Honestly, it’s been easier than I imagined it could be or thought possible. It has required pausing before every action for a prayerful examination of thoughts and motives. It’s been amazing to see the powerful effect of these momentary prayers. I can’t say that I never forget to take these prayerful pauses and never ever get angry about anything. But I can’t even remember when I lost my temper in an uncontrollable rage. In fact, it truly feels impossible for that to happen now.

The cycle of abusive temper has been broken.

Asking God for direction on every thought and action doesn’t require a lot of time. In fact, the answer comes as quickly as I pause.

My husband, John, and I just celebrated our 23rd anniversary. And I don’t think that would have happened if I had not chosen a new model of behavior for my life. In the early years of our marriage, it would not have been unusual for me to completely and irrationally lose my temper, often throwing something or being quite abusive in my speech. And back then, it didn’t take much to make me mad. Now those days are truly gone. It’s actually really difficult for me to even feel uncontrollable anger. And if I am confronted with a hint of those feelings, a “prayer pause” gets my thoughts clearly and accurately focused on the issue at hand and a temper fit is never the appropriate response.

Speaking about this with a friend, John said, “Annette has truly taken control of her temper. Her lack of control in our early years of marriage is gone. I believe her change came as a result of realizing the damaging effects of her actions. Also, in motherhood she saw the need to raise our child in a calm atmosphere, or else the negative would perpetuate itself.” He also attributed my change to what he refers to as a “fresh commitment to the study of Science and Health.”

The cycle of abusive temper has been broken. It has become easier and easier to make the right and appropriate choices of behavior. God doesn’t leave us at the mercy of evil to confuse and misguide us in our behavior and actions. God is always with us at every moment to guide us down the right path.

What this exercise asks
1) Can you write out the part of the overcoming-temper passage between "My husband, John, and" and "the appropriate response.", inclusive?
2) Which proper names appear in the overcoming-temper passage? List each one once.

Data
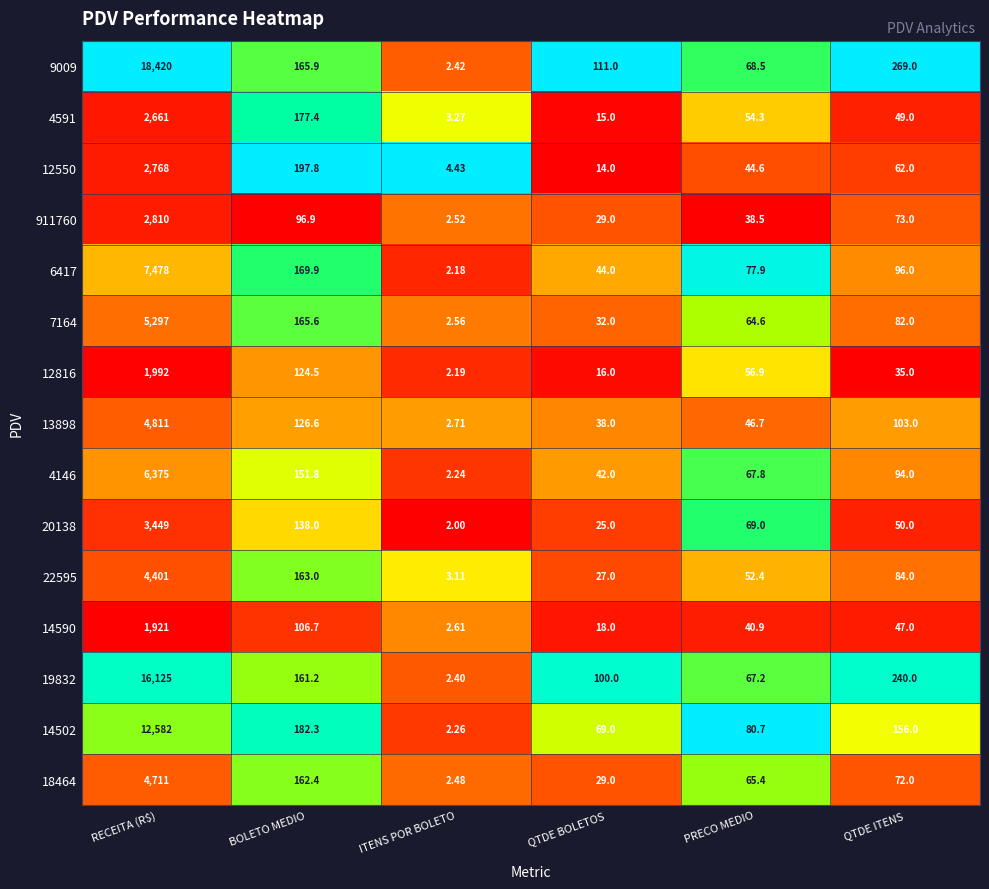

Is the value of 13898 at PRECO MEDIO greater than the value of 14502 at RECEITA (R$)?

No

...

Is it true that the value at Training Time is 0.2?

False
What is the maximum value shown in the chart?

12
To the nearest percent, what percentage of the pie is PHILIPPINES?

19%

Solutions
1)
My husband, John, and I just celebrated our 23rd anniversary. And I don’t think that would have happened if I had not chosen a new model of behavior for my life. In the early years of our marriage, it would not have been unusual for me to completely and irrationally lose my temper, often throwing something or being quite abusive in my speech. And back then, it didn’t take much to make me mad. Now those days are truly gone. It’s actually really difficult for me to even feel uncontrollable anger. And if I am confronted with a hint of those feelings, a “prayer pause” gets my thoughts clearly and accurately focused on the issue at hand and a temper fit is never the appropriate response.

2)
John
Annette
God
Science and Health